The term normalcy, that has gained momentum mostly due to the SARS-CoV-2 pandemic, is as controverted for its morphology as it is for its own meaning. In its lexical conformation, the prefix -cy usually adds to adjectives ending in -t, such as president/presidency or immunodeficient/immunodeficiency, for which normalcy does not follow. According to its root ending in -l, the “normal” is to employ the term normality. The Online Etymology Dictionary dates the term back to the 19th century and describes that it denoted “mathematical condition of being at right angles, state or fact of being normal in geometry” (1857). However, it gained popularity after Republican Warren G. Harding employed it as his successful campaign slogan for the US presidency in 1920, entitled “Return to Normalcy”, claiming for a return more peaceful times prior to the economic, social, political and military unrest caused by the First World War. But also, and most importantly, in reference to a necessary recovery from the influenza pandemic that devastated world population the two preceding years: “America’s present need is not heroics, but healing; not nostrums, but normalcy; not revolution, but restoration; not agitation, but adjustment; not surgery,but serenity; not the dramatic, but the dispassionate; not experiment, but equipoise; not submergence in internationality, but sustainment in triumphant nationality” (Harding’s speech). So, his discourse focused on “America’s present” need for recovery, restoration, adjustment, serenity, dispassion, balance and focus on the nation.

However, its meaning also triggers conceptualizations about what things ought to be like and their deviation from the norm, thus a moral or ethical assessment that is time and place precise, i.e. culturally specific to the US context. In the context of the 21st world pandemic, the #metoo and the #Icantbreathe movements, the recent American political turn from Trumpist era to Democrat Joe Biden presidency, discourses that focus on the (impossible) return to normalcy can be analyzed on many levels. Is such a return possible in US discourses? What affects does this “return to normalcy” narrative trigger? Are narratives of renewal and healing, as was the case of Harding’s speech, mainstream?
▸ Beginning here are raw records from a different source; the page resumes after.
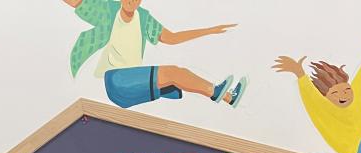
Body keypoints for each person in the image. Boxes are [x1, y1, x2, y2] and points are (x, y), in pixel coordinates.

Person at [63, 0, 246, 109]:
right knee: (173, 73)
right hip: (117, 81)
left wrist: (209, 30)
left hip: (133, 85)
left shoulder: (144, 19)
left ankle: (228, 97)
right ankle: (216, 91)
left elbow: (172, 38)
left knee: (180, 77)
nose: (132, 1)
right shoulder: (107, 10)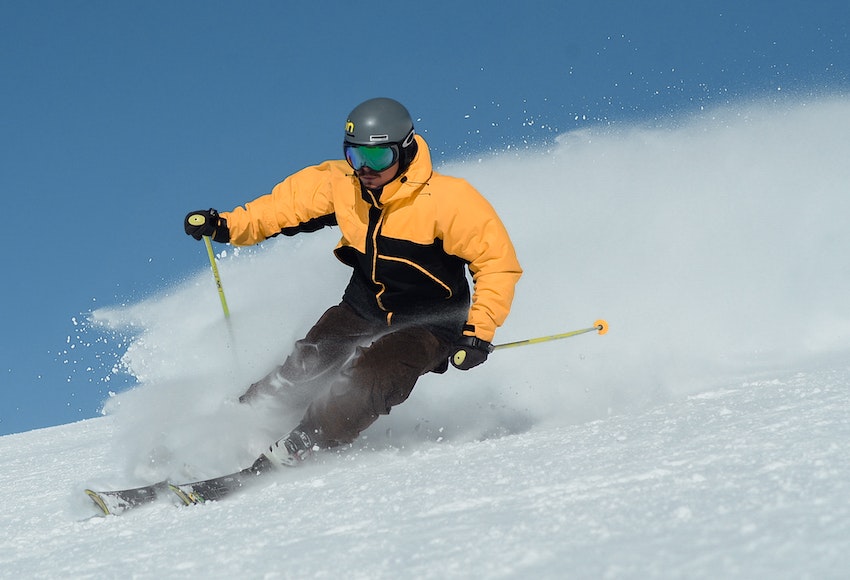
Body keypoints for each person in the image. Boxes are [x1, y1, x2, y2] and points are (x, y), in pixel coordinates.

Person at [184, 97, 522, 468]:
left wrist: (478, 332)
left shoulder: (449, 200)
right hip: (365, 306)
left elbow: (497, 263)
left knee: (371, 376)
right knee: (307, 364)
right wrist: (229, 225)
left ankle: (305, 442)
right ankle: (236, 426)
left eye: (376, 159)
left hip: (432, 321)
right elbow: (282, 208)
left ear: (405, 150)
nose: (365, 169)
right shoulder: (343, 185)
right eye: (355, 157)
Or do they coexist, collide, counterpose with other discourses? Do narratives reconstruct a historical vision of a past to which it is possible or impossible to return?

For the 2023 SAAS conference at the university of Granada, we welcome proposals for panels that approach the “return to normal” from sundry theoretical positions within American Studies regardless of whether they further interrogate or challenge US discourses, past and present, based on a “return to normal” logics.

GUIDELINES FOR PANEL PROPOSALS

Panel proposal submissions should include:

1. A panel title

2. A brief description of the panel focus

3. A short bio of the panel coordinator and contact information.

At a later date, panels unrelated to the conference theme will also be considered. At this stage, please send panel proposals to Aitor Ibarrola (aitor.ibarrola@deusto.es) and Carmen Méndez (cmmendez@ucm.esbefore April 1, 2022, using THIS FORM.

At a later stage we will be opening a call for talkshops, full panels and papers. Panel coordinators will be informed whether their panels have been accepted before May 15, 2022. All inquiries regarding the submission process should be sent to: Aitor Ibarrola (aitor.ibarrola@deusto.es) and Carmen Méndez (cmmendez@ucm.es).

IMPORTANT: Non-members of SAAS (of all nationalities) are welcome to participate in the conference, but will be required to pay membership dues for one year as well as the conference registration fee. Members of ASA (American Studies Association), AISNA (Associazione Italiana di Studi Nor-Americani), APEAA (Portuguese Association for Anglo-American Studies) and HELAAS (Hellenic Association for American Studies) need only pay the conference registration fee.